# Exercise requirements
Update the lines from the line with "state / province: Wyoming" up to and including the line with "name author: Klotzsch", replacing "scientific name" with "taxon name" and leaving all else unchanged. Return only those lines.

::::::::::

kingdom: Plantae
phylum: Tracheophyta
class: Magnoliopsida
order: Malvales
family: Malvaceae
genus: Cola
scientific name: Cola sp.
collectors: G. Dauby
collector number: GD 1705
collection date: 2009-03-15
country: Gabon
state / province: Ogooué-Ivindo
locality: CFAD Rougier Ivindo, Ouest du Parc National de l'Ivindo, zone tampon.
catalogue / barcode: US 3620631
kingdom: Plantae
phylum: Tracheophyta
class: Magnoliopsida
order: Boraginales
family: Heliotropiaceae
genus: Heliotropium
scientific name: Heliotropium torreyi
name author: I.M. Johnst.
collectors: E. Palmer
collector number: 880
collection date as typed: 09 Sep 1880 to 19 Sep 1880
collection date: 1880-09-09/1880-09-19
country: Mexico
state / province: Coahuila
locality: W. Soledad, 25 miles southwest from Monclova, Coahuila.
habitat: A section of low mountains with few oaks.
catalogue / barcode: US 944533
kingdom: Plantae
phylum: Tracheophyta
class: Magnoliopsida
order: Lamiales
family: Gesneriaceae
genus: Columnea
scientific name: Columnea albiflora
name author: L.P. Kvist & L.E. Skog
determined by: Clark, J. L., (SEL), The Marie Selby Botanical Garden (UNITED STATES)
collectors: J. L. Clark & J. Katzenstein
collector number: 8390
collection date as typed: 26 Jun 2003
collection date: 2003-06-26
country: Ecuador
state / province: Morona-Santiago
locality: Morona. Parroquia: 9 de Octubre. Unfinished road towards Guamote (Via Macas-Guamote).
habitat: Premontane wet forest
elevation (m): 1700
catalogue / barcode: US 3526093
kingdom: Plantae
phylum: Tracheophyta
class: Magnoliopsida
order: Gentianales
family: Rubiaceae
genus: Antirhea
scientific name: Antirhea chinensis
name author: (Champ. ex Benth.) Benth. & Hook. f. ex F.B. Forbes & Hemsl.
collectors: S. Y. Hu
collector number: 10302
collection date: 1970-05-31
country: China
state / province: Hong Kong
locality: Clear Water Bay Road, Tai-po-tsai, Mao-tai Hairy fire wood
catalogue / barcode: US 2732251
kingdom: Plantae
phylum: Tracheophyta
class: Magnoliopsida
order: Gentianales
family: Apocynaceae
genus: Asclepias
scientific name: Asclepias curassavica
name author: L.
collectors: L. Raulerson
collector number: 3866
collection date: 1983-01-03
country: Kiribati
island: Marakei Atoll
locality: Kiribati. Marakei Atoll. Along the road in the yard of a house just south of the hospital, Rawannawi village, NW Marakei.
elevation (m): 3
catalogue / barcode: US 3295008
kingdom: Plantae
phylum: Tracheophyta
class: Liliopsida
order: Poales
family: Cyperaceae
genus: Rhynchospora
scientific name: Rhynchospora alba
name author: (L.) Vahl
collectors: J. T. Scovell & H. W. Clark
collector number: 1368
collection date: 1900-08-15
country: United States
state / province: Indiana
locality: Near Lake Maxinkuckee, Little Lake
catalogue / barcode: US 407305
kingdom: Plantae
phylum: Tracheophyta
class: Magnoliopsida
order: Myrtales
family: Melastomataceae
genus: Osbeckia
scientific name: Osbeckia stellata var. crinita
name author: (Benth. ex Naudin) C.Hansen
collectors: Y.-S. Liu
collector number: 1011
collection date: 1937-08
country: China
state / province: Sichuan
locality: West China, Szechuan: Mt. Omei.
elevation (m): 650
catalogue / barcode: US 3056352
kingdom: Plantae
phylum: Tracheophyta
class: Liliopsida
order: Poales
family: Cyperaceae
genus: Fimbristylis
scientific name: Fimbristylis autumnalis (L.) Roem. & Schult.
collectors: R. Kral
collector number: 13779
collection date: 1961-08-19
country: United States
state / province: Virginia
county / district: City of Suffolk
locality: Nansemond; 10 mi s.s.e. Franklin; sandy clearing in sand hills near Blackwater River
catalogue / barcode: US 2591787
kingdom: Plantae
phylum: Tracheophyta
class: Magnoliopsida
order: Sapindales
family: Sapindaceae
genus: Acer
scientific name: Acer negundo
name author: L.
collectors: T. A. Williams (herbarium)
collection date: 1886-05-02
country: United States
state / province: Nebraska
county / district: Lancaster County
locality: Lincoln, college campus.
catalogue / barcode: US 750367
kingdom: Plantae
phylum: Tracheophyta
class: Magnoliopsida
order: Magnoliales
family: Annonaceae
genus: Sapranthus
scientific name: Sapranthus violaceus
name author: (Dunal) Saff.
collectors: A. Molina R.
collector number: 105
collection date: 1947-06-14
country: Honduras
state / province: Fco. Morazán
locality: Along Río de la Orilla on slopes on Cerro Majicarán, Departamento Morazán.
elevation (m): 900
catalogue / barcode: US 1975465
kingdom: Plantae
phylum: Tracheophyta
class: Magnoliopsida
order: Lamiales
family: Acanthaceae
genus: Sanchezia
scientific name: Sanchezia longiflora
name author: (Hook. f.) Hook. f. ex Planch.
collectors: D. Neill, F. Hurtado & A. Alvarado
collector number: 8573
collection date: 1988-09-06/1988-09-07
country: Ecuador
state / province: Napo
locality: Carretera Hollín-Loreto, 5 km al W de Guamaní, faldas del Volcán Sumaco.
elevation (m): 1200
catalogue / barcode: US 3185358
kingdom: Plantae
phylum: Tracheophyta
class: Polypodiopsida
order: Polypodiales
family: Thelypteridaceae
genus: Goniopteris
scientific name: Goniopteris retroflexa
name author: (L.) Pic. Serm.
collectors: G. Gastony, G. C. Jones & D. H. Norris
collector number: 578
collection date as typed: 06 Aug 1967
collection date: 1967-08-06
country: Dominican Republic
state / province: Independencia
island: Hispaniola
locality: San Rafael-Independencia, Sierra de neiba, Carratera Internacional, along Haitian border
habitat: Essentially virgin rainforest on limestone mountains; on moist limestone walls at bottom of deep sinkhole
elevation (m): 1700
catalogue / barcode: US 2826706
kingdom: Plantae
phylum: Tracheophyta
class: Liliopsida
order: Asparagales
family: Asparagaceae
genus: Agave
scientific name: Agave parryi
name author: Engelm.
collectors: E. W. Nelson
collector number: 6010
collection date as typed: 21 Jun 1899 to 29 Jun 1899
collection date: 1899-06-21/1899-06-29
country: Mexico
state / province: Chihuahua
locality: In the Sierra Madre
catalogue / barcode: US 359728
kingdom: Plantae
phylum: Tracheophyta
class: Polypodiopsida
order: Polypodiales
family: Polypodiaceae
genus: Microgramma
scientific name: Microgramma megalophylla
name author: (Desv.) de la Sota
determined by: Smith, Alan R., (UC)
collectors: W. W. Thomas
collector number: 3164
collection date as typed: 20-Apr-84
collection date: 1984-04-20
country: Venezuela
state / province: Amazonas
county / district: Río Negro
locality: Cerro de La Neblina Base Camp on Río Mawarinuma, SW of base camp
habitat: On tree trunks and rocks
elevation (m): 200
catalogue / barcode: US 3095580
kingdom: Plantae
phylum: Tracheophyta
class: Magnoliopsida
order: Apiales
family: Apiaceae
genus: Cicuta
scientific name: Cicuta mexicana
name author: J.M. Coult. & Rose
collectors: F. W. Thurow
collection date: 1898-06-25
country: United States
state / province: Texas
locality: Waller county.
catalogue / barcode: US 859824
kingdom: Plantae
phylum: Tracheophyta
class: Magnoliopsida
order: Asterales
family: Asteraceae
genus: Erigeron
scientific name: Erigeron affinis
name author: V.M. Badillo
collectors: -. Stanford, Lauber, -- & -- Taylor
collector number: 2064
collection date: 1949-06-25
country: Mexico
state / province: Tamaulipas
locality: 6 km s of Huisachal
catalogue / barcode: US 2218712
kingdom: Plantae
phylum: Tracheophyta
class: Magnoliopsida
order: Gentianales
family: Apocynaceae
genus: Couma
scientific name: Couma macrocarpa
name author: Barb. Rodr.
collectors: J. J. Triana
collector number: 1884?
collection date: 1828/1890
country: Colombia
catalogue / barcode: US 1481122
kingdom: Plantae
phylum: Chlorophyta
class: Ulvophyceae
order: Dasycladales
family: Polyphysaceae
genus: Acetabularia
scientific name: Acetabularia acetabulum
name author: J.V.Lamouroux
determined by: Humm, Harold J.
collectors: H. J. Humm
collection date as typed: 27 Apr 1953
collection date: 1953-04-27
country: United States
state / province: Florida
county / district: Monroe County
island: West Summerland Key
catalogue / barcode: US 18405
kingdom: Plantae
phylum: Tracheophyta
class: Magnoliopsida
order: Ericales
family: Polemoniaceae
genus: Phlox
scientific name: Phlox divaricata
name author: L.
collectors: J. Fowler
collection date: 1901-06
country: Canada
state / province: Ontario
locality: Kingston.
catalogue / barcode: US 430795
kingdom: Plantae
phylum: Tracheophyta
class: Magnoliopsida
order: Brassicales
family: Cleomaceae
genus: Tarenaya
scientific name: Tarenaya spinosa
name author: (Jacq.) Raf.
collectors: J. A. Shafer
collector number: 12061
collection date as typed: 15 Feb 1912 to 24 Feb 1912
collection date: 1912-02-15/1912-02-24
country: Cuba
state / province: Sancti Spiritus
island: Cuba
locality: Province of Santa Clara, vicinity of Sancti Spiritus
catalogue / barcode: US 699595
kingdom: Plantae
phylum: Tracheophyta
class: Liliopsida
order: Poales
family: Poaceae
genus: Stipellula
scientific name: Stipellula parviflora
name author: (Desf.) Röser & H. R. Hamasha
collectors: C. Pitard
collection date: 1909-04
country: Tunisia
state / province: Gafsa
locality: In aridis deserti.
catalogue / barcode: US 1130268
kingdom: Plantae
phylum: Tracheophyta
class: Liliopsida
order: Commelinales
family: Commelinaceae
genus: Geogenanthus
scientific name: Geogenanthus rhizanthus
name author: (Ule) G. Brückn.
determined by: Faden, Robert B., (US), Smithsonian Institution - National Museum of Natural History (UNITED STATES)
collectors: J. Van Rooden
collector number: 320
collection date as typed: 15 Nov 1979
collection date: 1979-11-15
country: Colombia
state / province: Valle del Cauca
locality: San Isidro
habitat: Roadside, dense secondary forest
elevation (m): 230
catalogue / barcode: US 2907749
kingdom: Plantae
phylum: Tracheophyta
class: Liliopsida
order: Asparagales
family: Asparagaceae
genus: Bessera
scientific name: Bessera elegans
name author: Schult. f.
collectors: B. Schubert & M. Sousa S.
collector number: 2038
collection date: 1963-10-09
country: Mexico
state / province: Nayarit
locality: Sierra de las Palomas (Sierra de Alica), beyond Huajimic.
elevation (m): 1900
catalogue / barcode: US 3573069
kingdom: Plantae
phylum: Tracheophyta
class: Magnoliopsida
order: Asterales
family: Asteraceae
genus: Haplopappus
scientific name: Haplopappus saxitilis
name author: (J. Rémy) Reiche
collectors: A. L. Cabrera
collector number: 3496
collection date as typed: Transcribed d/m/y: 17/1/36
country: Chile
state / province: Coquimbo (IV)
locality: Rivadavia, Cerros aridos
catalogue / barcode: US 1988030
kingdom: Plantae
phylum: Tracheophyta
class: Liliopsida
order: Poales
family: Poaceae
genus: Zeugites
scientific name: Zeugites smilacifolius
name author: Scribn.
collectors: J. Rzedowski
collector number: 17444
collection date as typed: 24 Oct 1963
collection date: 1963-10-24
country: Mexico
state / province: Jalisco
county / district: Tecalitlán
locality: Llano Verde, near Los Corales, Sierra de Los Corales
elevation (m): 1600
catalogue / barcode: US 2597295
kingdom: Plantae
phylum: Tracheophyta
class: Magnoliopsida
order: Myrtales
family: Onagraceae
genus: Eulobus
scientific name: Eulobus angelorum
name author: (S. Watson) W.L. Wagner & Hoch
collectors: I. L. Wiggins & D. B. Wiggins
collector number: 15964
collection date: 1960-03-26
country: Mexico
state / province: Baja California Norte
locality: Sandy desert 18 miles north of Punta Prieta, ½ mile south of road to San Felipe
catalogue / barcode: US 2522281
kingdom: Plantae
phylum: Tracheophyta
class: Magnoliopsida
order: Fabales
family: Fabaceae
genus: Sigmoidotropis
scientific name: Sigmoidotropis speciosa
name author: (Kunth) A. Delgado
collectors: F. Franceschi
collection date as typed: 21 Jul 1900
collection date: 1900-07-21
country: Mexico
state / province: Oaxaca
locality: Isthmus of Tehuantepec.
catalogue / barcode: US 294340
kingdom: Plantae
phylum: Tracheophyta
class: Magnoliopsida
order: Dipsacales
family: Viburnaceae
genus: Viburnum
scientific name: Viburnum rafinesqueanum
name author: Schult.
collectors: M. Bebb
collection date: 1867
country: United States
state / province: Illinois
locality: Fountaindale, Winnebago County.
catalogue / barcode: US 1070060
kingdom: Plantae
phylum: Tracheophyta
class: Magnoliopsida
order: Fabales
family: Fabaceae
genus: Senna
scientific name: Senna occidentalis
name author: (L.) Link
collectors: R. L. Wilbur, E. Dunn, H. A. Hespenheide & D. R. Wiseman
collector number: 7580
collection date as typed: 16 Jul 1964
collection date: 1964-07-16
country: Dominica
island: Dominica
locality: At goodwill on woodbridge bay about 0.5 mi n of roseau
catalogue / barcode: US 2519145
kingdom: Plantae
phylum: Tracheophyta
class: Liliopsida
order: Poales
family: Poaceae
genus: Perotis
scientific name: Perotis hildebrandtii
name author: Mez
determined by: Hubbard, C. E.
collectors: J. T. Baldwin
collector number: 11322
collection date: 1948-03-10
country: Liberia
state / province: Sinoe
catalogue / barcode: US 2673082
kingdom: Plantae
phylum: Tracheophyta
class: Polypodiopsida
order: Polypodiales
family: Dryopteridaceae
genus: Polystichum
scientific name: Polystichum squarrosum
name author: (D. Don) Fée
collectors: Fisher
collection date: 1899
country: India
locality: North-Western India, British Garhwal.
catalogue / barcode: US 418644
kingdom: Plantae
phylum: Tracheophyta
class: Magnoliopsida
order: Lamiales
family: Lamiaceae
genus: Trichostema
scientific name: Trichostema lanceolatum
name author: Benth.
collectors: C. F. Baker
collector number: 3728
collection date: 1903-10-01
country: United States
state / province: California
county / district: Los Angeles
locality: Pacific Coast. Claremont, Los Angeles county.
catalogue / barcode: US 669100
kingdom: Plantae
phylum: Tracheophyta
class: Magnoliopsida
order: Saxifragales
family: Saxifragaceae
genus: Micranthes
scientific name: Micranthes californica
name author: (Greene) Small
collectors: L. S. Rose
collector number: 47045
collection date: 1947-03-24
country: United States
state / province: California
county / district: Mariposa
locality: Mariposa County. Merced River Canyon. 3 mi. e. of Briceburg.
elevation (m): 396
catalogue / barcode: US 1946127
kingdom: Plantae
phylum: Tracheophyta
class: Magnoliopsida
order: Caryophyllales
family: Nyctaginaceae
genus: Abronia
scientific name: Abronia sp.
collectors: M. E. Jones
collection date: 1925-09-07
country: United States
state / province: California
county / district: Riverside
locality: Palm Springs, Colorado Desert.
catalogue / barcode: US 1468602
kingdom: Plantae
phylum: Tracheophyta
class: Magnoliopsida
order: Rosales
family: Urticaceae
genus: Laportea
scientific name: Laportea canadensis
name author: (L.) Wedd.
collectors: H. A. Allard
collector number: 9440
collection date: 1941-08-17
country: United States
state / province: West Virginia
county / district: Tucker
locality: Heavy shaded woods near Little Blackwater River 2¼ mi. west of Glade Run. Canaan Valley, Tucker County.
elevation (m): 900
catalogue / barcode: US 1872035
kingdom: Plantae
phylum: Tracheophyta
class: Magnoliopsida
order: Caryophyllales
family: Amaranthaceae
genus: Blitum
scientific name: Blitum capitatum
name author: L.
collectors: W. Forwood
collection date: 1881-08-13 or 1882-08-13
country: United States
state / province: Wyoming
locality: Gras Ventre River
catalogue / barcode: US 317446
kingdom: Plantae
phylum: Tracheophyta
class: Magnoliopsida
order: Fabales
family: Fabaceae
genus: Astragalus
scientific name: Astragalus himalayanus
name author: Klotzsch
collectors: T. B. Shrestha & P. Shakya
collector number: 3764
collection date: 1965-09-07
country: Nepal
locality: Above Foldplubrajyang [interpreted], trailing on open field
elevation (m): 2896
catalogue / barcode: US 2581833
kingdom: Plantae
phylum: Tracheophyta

::::::::::

# Finished answer
state / province: Wyoming
locality: Gras Ventre River
catalogue / barcode: US 317446
kingdom: Plantae
phylum: Tracheophyta
class: Magnoliopsida
order: Fabales
family: Fabaceae
genus: Astragalus
taxon name: Astragalus himalayanus
name author: Klotzsch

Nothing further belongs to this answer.